The defendant has cited Dempsey v. Thompson,
We are of the opinion that the incident of taxation is not a proper factor for a jury’s consideration, imparted either by oral argument or written instruction. It introduces an extraneous subject, giving rise to conjecture and speculation.
We cannot, of course, state with certainty that the jury in this case did or did not employ income tax in its calculations. But so long as that possibility did exist, we can not say that the trial court abused its discretion in granting a new trial. Having so decided, it is not necessary to consider the other examples of prejudicial argument complained of by the plaintiff.

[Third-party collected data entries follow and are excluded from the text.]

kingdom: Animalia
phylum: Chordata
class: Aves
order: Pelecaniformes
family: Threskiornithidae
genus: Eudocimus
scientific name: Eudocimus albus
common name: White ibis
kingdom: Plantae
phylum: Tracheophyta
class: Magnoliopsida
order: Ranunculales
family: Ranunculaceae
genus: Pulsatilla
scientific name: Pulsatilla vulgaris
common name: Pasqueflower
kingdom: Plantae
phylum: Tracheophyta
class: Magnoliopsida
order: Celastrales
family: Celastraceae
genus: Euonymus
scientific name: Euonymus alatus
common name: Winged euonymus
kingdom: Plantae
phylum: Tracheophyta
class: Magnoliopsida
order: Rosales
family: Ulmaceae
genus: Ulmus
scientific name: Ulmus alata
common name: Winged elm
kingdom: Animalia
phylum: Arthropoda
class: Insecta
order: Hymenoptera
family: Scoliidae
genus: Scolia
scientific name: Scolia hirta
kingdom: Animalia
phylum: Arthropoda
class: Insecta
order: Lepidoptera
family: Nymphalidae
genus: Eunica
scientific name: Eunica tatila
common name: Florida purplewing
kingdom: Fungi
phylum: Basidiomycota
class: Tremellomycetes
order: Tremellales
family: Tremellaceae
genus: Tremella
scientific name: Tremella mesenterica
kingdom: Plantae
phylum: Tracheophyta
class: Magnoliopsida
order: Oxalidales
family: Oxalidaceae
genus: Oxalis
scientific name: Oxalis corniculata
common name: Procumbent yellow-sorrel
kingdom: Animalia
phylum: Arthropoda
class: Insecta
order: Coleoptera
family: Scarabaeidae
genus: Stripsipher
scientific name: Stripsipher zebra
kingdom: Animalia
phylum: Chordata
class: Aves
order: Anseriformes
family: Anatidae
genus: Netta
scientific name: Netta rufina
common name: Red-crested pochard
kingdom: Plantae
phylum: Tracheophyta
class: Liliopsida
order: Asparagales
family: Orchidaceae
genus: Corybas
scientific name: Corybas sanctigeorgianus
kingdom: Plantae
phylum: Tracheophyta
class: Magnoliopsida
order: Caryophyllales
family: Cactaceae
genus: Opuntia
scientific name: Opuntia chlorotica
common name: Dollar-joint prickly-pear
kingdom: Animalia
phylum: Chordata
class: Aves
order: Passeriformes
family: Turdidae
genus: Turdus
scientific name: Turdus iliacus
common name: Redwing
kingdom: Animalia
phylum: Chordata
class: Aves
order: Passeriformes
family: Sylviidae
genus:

We, therefore, reverse the order of the Appellate Court which reversed the trial court in overruling the motion for judgment notwithstanding the verdict, and we reverse the order of the Appellate Court which reversed the order of the trial court granting the plaintiff a new trial. The cause is remanded to the superior court of Cook County with directions to grant the plaintiff a new trial.
Reversed and remanded, with directions.